Mataguru’, Ruh Iwan Tirta dalam Batik Tiga Babak

0

Pelita.online – Nama Iwan Tirta terus lekat di industri mode tanah air, apalagi jika bicara soal batik. Meski telah berpulang pada 2010 lalu, desainer kelahiran Blora itu terus menjadi ruh dalam koleksi label Iwan Tirta Private Collection. Sebagai bentuk apresiasi pada sang maestro sekaligus guru, para penerusnya mempersembahkan koleksi bertajuk Mataguru.

“Mataguru adalah apresiasi kami sebagai generasi penerus kepada sang maestro Iwan Tirta dalam membawakan batik hingga menjadi warisan budaya yang tetap relevan dari generasi ke generasi,” ujar CEO Iwan Tirta Private Collection, Widyana Sudirman.

Sebanyak 36 look hadir dalam kemasan pertunjukan wayang kulit di ballroom Fairmont Hotel, Jakarta Pusat, Kamis (28/11). Bak lakon, peragaan dibagi ke dalam tiga babak yang di antaranya “Talu”, “Adeg Jejer”, dan “Adeg Sabrang”. Bukan sembarang pembabakan, ketiganya mewakili setiap karakter koleksi yang ditampilkan.

Dalam pertunjukan wayang kulit, Talu adalah babak pembuka. Berasal dari bahasa Jawa, ‘talu’ berarti pukulan yang diasosiasikan dengan alat musik gamelan. Gunungan kekayon atau pohon hayat selalu membuka pentas wayang kulit. Motif gunung kekayon ini lah yang dicoba diimplementasikan dalam motif batik pada babak pertama.

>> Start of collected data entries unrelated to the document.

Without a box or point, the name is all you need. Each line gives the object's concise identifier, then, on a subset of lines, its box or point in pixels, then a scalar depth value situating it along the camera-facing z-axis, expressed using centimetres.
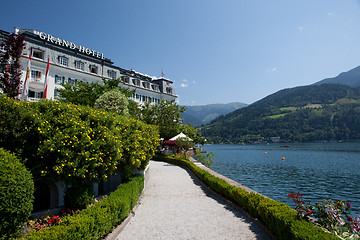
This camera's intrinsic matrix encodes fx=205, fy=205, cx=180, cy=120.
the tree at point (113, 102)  1792
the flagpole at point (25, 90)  2055
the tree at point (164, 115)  3316
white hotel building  3275
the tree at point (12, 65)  1969
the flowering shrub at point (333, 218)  532
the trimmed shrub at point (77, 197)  827
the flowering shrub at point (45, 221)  676
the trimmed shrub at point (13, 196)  497
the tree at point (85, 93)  2239
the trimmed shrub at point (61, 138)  698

Motif gunungan kekayon banyak mewarnai bagian tengah busana. Dengan dominasi warna abu-abu, busana hadir dalam siluet blus, kemeja pria, juga midi dress.

Material sutera tenun dan sutera satin menambah kilau dan kesan mewah. Sisipan material tulle juga memberi kesan modern pada busana batik.

Motif gunungan kekayon mendominasi babak pertama “Talu” dalam presentasi koleksi busana Mataguru dari label Iwan Tirta Private Collection. (CNN Indonesia/ Andry Novelino)

Pada babak selanjutnya, “Adeg Jeler” menjadi representasi pertemuan raja di keraton. Babak ini menceritakan perjalanan Iwan Tirta dalam mempelajari batik dari balik tembok keraton.

Motif bernuansa mangkuto (mahkota), parang, dan gurdo (Garuda) mewarnai koleksi pada babak ini dan sarat dengan nuansa keraton. Sebut saja motif parang yang dulu hanya boleh digunakan oleh kalangan keluarga keraton. Lalu gurdo yang jadi simbol Kerajaan Mataram.

Siluet dress, kemeja pria, dan luaran menampung motif-motif tersebut dengan dominasi warna cokelat. Material tulle tak sekadar jadi pelapis, tapi juga menjadi bagian busana utuh.

Pada bagian terakhir, peragaan memasuki babak “Adeg Sabrang”. Babak ini menggambarkan bagaimana pengaruh luar masuk ke dalam lingkungan keraton. Asimilasi budaya yang terjadi dituangkan dalam motif batik. Pada koleksi ini, budaya Eropa dan China ditonjolkan dalam rupa bunga dan burung.

Tak cuma pada motif, keragaman budaya juga ditunjukkan lewat siluet busana. Beberapa look tampak menyematkan kerah Shanghai atau bentuk kerah khas cheongsam, budaya tradisional China.

Babak ini juga menghadirkan pertemuan batik tradisional dengan motif geometri dan motif serupa polkadot. Bagian ini menjadi lambang pertemuan budaya Jawa dan Eropa.